* [Фрагмент текста]:
Опубликовано в журнале Нева, номер 9, 2005
Сначала объяснюсь по поводу заглавия. Сокуров — наша гордость, тем более что мы с ним из одного города. Сакура — это Япония, символ ее утонченной эстетики, естественности и близости к природе. Созвучие слов “Сокуров” — “сакура” отражает глубинное родство. Сокуров всегда был немного “японец” — по мощному философскому подтексту фильмов, тонкому психологизму, многозначной недосказанности. Выразительному символизму при сдержанности, почти аскетизму изобразительных средств, целомудрии в проявлении чувств..
В соответствии с японской эстетикой сакура в фильме Сокурова “Солнце” не показана, а о ней лишь сказано в стихах императора Хирохито. Фильм выдержан в сдержанной цветовой гамме и строгих, прямых линиях в духе японского интерьера и архитектуры. Чуть ли не половина действия протекает в подземном бункере — идет Вторая мировая война, — и мрачные прямоугольники стен бункера становятся фоном для поразительных по психологической глубине крупных планов, портретов министров. Они сыграны японскими актерами с мастерством классической японской драматической школы с его многовековой историей.
Сакральность. Она разлита во всех работах Сокурова. В “Солнце” она стала еще и сюжетообразующим элементом: последний в истории “потомок солнца” император Хирохито (1901–1989) отказался от божественного статуса своей персоны — во имя спасения нации и государства. Все ленты Сокурова пронизаны ощущением Бога и Вечности, творчество Сокурова сакрально.
Знаменательно, что талант Александра Николаевича Сокурова зародился именно в Петербурге, как и интерес к Востоку, философии буддизма и эстетике Японии у этого, возможно, самого японского европейца. Если Петербург самый европейский город России, то позволено будет сказать, что он и самый… японский! Именно здесь, в Петербурге, еще в конце позапрошлого, XIX, века зачинались русско-японские политические и культурные связи. Это интересная глава русской и японской дипломатии, которой здесь коснусь лишь слегка, намеком, как бы пятном туши, ненароком брошенным на бумагу.. (Работать бы так, как это заведено у японского живописца: тщательно растереть тушь в тушечнице — это показано в “Солнце”, — обмакнуть кисть и одним вдохновенным ударом кисти запечатлеть неповторимое мгновение…)
Так вот, еще в середине XIX века племянник императора Хирохито (напомню — героя фильма) господин Арисугава, приехав в Петербург, был потрясен тем, что у нас преподают в университете японский язык. Это было единственное тогда в России — первое — японское отделение. Арисугава-сан подарил тогда Петербургу большую коллекцию тщательно отобранных томов ценной литературы по науке, культуре, искусству Японии. Среди них были раритеты, буквально единичные экземпляры ценных книг и художественных альбомов. Сейчас эта коллекция хранится в Отделе литературы стран Азии и Африки (ОЛСАА) Библиотеки РАН.

* [Исходные материалы]:
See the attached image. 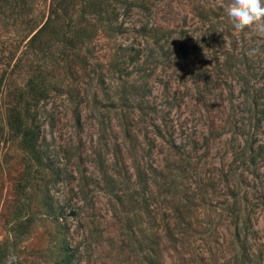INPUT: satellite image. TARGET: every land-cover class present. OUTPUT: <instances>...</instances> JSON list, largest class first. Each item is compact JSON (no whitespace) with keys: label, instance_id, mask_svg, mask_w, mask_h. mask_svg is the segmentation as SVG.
Wrapping results in <instances>:
<instances>
[{"label":"rangeland","instance_id":"rangeland-1","mask_svg":"<svg viewBox=\"0 0 264 264\" xmlns=\"http://www.w3.org/2000/svg\"><path fill=\"white\" fill-rule=\"evenodd\" d=\"M24 1L0 6V264H264V35L228 0H126L118 33L98 0Z\"/></svg>","mask_w":264,"mask_h":264},{"label":"clouds","instance_id":"clouds-1","mask_svg":"<svg viewBox=\"0 0 264 264\" xmlns=\"http://www.w3.org/2000/svg\"><path fill=\"white\" fill-rule=\"evenodd\" d=\"M226 15L231 20L235 31L251 29L264 35V0H228L223 5ZM250 55L262 54L260 48H253ZM14 257H9L6 264H12Z\"/></svg>","mask_w":264,"mask_h":264},{"label":"trees","instance_id":"trees-1","mask_svg":"<svg viewBox=\"0 0 264 264\" xmlns=\"http://www.w3.org/2000/svg\"><path fill=\"white\" fill-rule=\"evenodd\" d=\"M115 2L119 3V5H115V4H110L111 2L108 0H98V2L96 3H90L91 6L95 5V7L93 8V10H95L97 12V15H101L103 13L104 17H105V21H106V28L108 31H116L117 33L119 32V27L121 26V22H115V15H107L106 11H107V7H108V12L107 13H111V10L114 9V7H123L121 10L124 11L125 13H129L130 9L129 7H131V2H126V0H115ZM113 3V2H112ZM0 6L1 7H5V6H11L10 9H17V8H21L24 4L25 1L24 0H0ZM105 4L104 8H101V5ZM126 5V6H125ZM114 6V7H113ZM136 7H139V9L143 10L145 9L144 4H142V2L137 3L135 5ZM97 7V8H96ZM146 24H141L139 25L137 28H135L134 26L131 27V32L133 33H137V34H142L144 32H146ZM69 41V40H68ZM122 86H125V82L123 81ZM130 86H132V84H130ZM16 118H13V121L16 122L15 120ZM250 126V125H249ZM33 129H30V131H28L27 135H28V140L30 141V147L34 148L35 143L37 142V136H38V126H33ZM251 128V126H250ZM36 129V130H34ZM247 139L249 140V138L247 137ZM246 140V138L244 139ZM243 140V141H244ZM247 141V140H246ZM35 152V150H34ZM46 206L48 209L52 210V202L48 199H46ZM68 260V258L66 259ZM67 262V261H65ZM68 264V262L66 263Z\"/></svg>","mask_w":264,"mask_h":264}]
</instances>
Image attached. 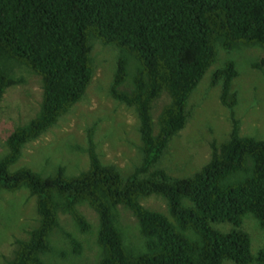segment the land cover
I'll return each mask as SVG.
<instances>
[{
    "label": "trees",
    "instance_id": "1",
    "mask_svg": "<svg viewBox=\"0 0 264 264\" xmlns=\"http://www.w3.org/2000/svg\"><path fill=\"white\" fill-rule=\"evenodd\" d=\"M93 38L120 48L112 94L138 112L141 164L124 178L114 165L102 163L90 132V164L80 174L68 175L63 165L47 176L28 167L11 170L23 145L83 97L94 69ZM218 45L264 48V0H0V102L6 88L21 80L13 76L15 64L39 74L43 86L40 111L11 132L9 151L0 159V191L27 187L37 196L40 215L7 264H56L41 256L52 249L48 236L59 210L87 231L90 224L77 208L82 202L99 214L100 264H264V245L253 253L251 237L241 228L249 212L264 230V139L239 135L235 120L230 138L212 143L210 160L193 175L172 178L164 169L150 170L185 127L188 99L215 61ZM126 54L138 61L129 91L118 89L127 76ZM236 74L229 60L213 78L223 79L222 100L230 106L236 103L230 92ZM163 91L170 101L155 122L153 103ZM154 193L167 199L169 214L140 202ZM118 204L138 218L145 239L140 252L124 244ZM214 222L233 228L222 231ZM73 243L79 252L80 243Z\"/></svg>",
    "mask_w": 264,
    "mask_h": 264
},
{
    "label": "rangeland",
    "instance_id": "2",
    "mask_svg": "<svg viewBox=\"0 0 264 264\" xmlns=\"http://www.w3.org/2000/svg\"><path fill=\"white\" fill-rule=\"evenodd\" d=\"M91 46L94 69L83 97L55 124L23 145L11 170L28 167L47 176L63 165L68 175L80 174L90 164V132L102 163L114 165L124 178L141 164L143 142L138 112L135 106L112 94L120 48L97 38L91 39ZM126 56L127 76L118 86L123 91L132 89L138 66L135 57ZM229 60L234 61L237 71L230 83V92L236 96L232 106L222 100L223 79L213 83L216 70ZM13 76L21 80L6 88L0 102V159L9 151L8 136L38 114L43 97L42 78L31 68L15 64ZM169 101L166 91L154 101L152 115L155 122ZM235 120L239 135L264 139V48L259 45H244L232 50L218 45L215 61L188 99L185 127L170 138L160 160L150 170L164 169L172 178L193 175L210 160L212 143L220 144L230 138ZM183 199L184 203L188 201ZM140 202L149 209L169 214L167 199L160 194L141 196ZM77 208L90 228L82 230L71 213L59 210V223L48 236L52 249L41 253L48 263L100 264L99 214L87 202L79 203ZM116 222L126 247L133 253L140 252L145 239L133 211L118 204ZM39 223L37 196L27 187L0 191V264H7L15 256L19 241L28 239ZM212 225L222 231L233 228L227 222ZM241 228L249 233L252 252L257 253L264 245V230L253 214H245ZM74 239L80 243L79 252L75 251ZM224 260V264H236L233 260Z\"/></svg>",
    "mask_w": 264,
    "mask_h": 264
}]
</instances>
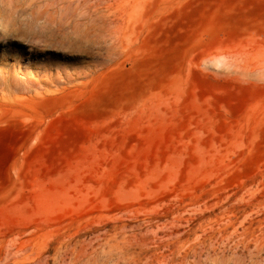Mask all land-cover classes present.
I'll list each match as a JSON object with an SVG mask.
<instances>
[{
	"label": "rangeland",
	"instance_id": "1",
	"mask_svg": "<svg viewBox=\"0 0 264 264\" xmlns=\"http://www.w3.org/2000/svg\"><path fill=\"white\" fill-rule=\"evenodd\" d=\"M114 235L264 264V0H0V264Z\"/></svg>",
	"mask_w": 264,
	"mask_h": 264
},
{
	"label": "bare ground",
	"instance_id": "2",
	"mask_svg": "<svg viewBox=\"0 0 264 264\" xmlns=\"http://www.w3.org/2000/svg\"><path fill=\"white\" fill-rule=\"evenodd\" d=\"M103 239L106 240L105 242L100 244V246H103L102 247L103 249L99 248L100 250L98 248L93 247V242H91L90 245L83 246L81 248H78L77 244L70 243L67 244L65 247L58 246L53 255H45L43 250H39L35 253L33 252L29 254L26 257V260L24 261L18 260V258H16L12 264H96V261L100 259V258L96 259V257L100 255L99 254L101 253L100 251L103 252L104 248L106 247V244L107 245L111 244V245L110 248L108 247L109 248L108 250L106 251L104 250L105 253H108L110 255L112 254V256L113 255L116 256L118 260L120 259L124 263L139 264V262L143 260V258L145 257L143 256L144 252L148 250L147 248L143 247V245L141 244V242L145 243V237H137V236L119 237L118 235H114V236L102 238V240Z\"/></svg>",
	"mask_w": 264,
	"mask_h": 264
}]
</instances>
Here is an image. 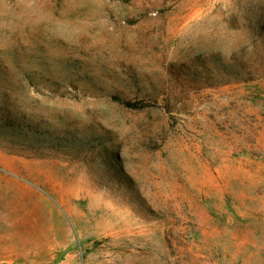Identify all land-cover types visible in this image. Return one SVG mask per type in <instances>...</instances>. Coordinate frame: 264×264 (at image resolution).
I'll list each match as a JSON object with an SVG mask.
<instances>
[{"label":"rangeland","instance_id":"obj_1","mask_svg":"<svg viewBox=\"0 0 264 264\" xmlns=\"http://www.w3.org/2000/svg\"><path fill=\"white\" fill-rule=\"evenodd\" d=\"M0 264H264V0H0Z\"/></svg>","mask_w":264,"mask_h":264}]
</instances>
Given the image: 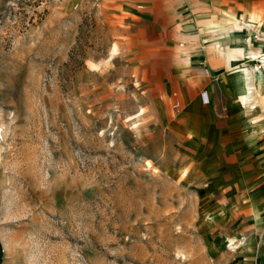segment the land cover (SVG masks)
I'll list each match as a JSON object with an SVG mask.
<instances>
[{"label": "rangeland", "instance_id": "obj_1", "mask_svg": "<svg viewBox=\"0 0 264 264\" xmlns=\"http://www.w3.org/2000/svg\"><path fill=\"white\" fill-rule=\"evenodd\" d=\"M218 11L0 0V264H264V83L176 100L192 43L258 46Z\"/></svg>", "mask_w": 264, "mask_h": 264}, {"label": "crops", "instance_id": "obj_2", "mask_svg": "<svg viewBox=\"0 0 264 264\" xmlns=\"http://www.w3.org/2000/svg\"><path fill=\"white\" fill-rule=\"evenodd\" d=\"M198 4L202 5V9L207 15L214 14L219 10V13L226 16L224 19L232 23L264 20L262 17L264 15V0H198ZM241 32H237L238 38L235 39L237 42L244 39L243 35L239 34ZM201 36H205V33ZM210 36L214 37L215 35L211 32ZM217 38L215 36L211 39L212 42L214 41L213 45L203 37L197 45L192 43L190 47L188 46L189 51H193L188 54L192 59L186 63L185 78L176 82L174 86L177 103L183 110L196 108L212 113L217 107L218 101L223 98L226 100L225 105H230L228 94L230 91L226 86L225 70L230 66L232 68L237 66L233 63V56L228 55L226 50L227 47H231L236 52H240L237 46L233 44L224 48L226 42L221 45L220 42H215ZM234 76L237 77L240 85L241 91L239 93L243 95V83L238 71L235 72ZM202 93L206 96L207 102L203 101ZM185 114L193 113L188 111Z\"/></svg>", "mask_w": 264, "mask_h": 264}, {"label": "bare ground", "instance_id": "obj_3", "mask_svg": "<svg viewBox=\"0 0 264 264\" xmlns=\"http://www.w3.org/2000/svg\"><path fill=\"white\" fill-rule=\"evenodd\" d=\"M236 46L239 49L240 56L234 55L233 63L237 66L236 68L238 70L239 77L243 83L244 93L242 101L245 105L253 108V94L254 90L256 89L255 85L258 83H264V70L259 65V61L262 58L263 49L261 45L253 47L247 41ZM231 240L235 242L234 239Z\"/></svg>", "mask_w": 264, "mask_h": 264}, {"label": "built area", "instance_id": "obj_4", "mask_svg": "<svg viewBox=\"0 0 264 264\" xmlns=\"http://www.w3.org/2000/svg\"><path fill=\"white\" fill-rule=\"evenodd\" d=\"M243 24L244 30L249 28L251 32H249V37L251 41H254L258 43V45H261L263 49L262 58L259 61V65L264 70V29L262 27V23H246V22H239L238 24Z\"/></svg>", "mask_w": 264, "mask_h": 264}]
</instances>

* [Что нужно сделать]: Продолжите текст о Сокурове, его фильме «Солнце» и японских связях Петербурга, начав сразу после его последнего предложения.

* [Ответ]:
Да, уже в позапрошлом веке было положено начало достаточно интенсивным отношениям России и Японии на правовой основе. Весной 1855 года в городе Симода был подписан первый мирный договор между Россией и Японией — во многом благодаря дипломатическим талантам и усилиям адмирала Путятина. Первая японская миссия была открыта в Санкт-Петербурге в 1874 году.
Российские корабли нередко посещали порты Японии. Знаменитый путешественник Крузенштерн в своем “Путешествии вокруг света” (СПб., 1809) описывает пейзажи, флору и фауну Японии, японский костюм, предметы быта.
Первый русский консул в Японии И. А. Гошкевич, который был выпускником Духовной академии, выпустил научные труды, в том числе японско-русский словарь. Этот словарь был удостоен Демидовской премии Императорской академии наук и золотой медали. Выполнявший фактически обязанности посла, Гошкевич снискал уважение образованностью, знанием языков, дипломатическим тактом.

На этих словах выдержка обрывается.